Alibaba and Ant Group pulled out of investments in Indian e-commerce platform Paytm Mall
Two of Indian e-commerce platform Paytm Mall’s early investor, Alibaba and Ant Group, have exited the company, The Economic Times reported.
At a price that valued the company at $13.5 million, Alibaba sold a 28.34% stake and its fintech subsidiary Ant sold another 14.98%. That’s a significant drop from its 2020 valuation of $3 billion. In total, they sold a 43.32% stake to Paytm E-commerce, the parent company of Paytm Mall, for Rs 42 crore ($5.3 million).

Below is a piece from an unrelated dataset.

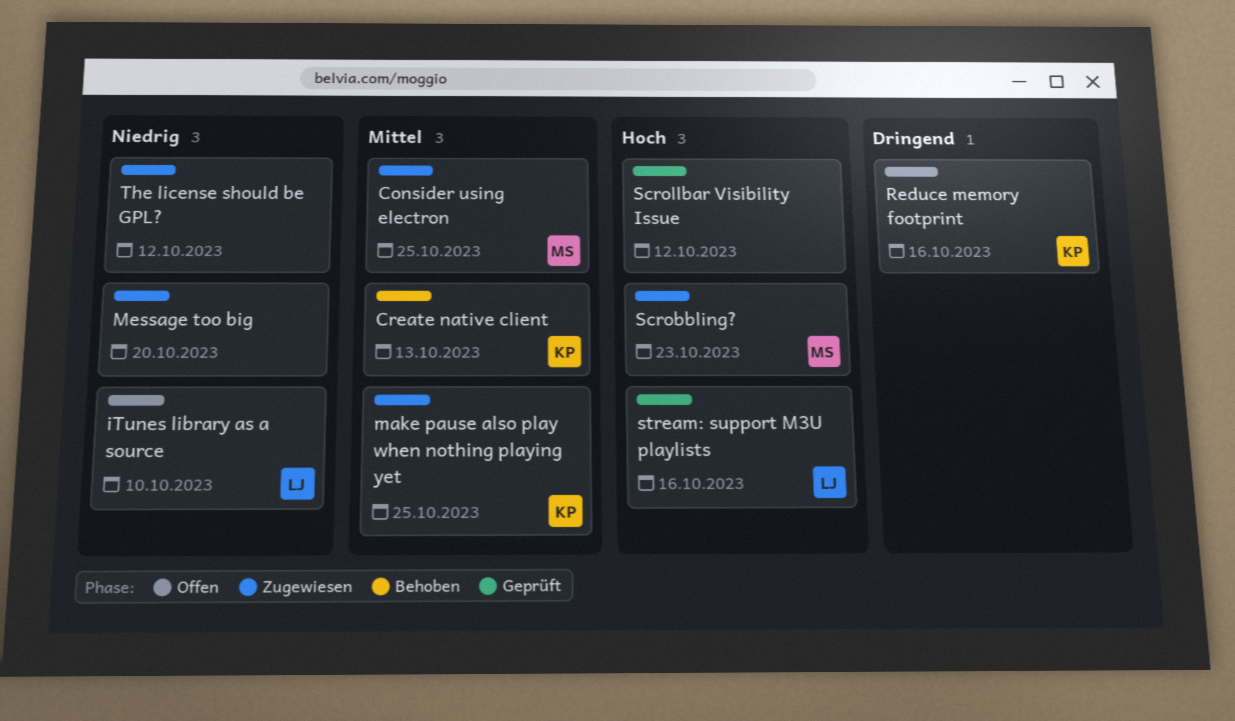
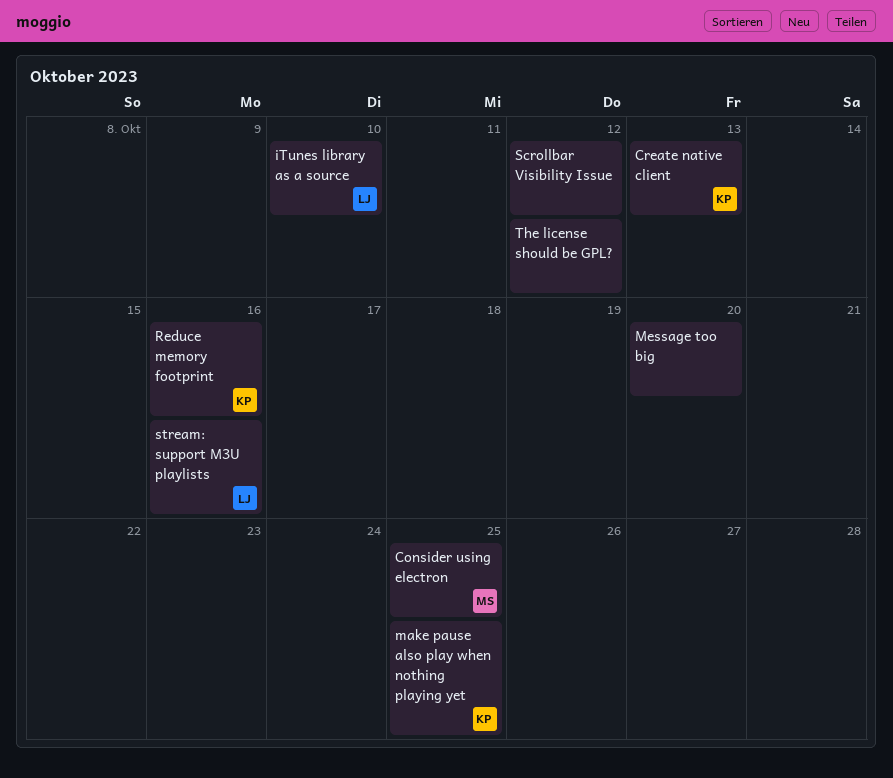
Scrobbling?: present -> none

The company, which was inspired by Alibaba’s Tmall marketplace, raised $200 million from the Chinese e-commerce giant in 2017. Alibaba and Ant have since continued to inject money in the company to raise their bets on the populous South Asian market.
The sale comes after Paytm Mall’s decision to join the government-backed e-commerce platform Open Network for Digital Commerce (ONPC).
According to India Briefing, the ONDC is a neutral platform that will set protocols for cataloguing, vendor match, and price discovery on an open source-basis, like the Unified Payments Interface (UPI). Buyers and sellers can transact on ONDC irrespective of whether they are attached to any specific e-commerce portal. For instance, even if a seller X is registered on platform A, while the consumer is registered on platform B, the consumer can directly purchase products of seller X without registering on platform A from the ONDC.
The network, which is expected to launch in August 2022, aims to disrupt the dominance of big e-commerce players such as Walmart-owned Flipkart and Amazon in India.
In order to join ONPC, Paytm Mall reportedly had to undergo a restructuring, which will involve a capital reduction process and share cancellations. The company has also clarified that other early investors have also exited due to the revamped strategy.
“We are set to build on the revolutionary ONDC program by the Government of India to drive online commerce in India. We also plan to explore opportunities in the export market. We are grateful for the support of our investors and look forward to driving sustainable growth,” said a Paytm Mall spokesperson.
Despite the exit of Alibaba and Ant Group, Paytm Mall sounded optimist about its future prospects. “We are focused on our transition to build a sustainable business in partnership with ONDC and are excited about the future of e-commerce in India,” the company’s spokesperson said.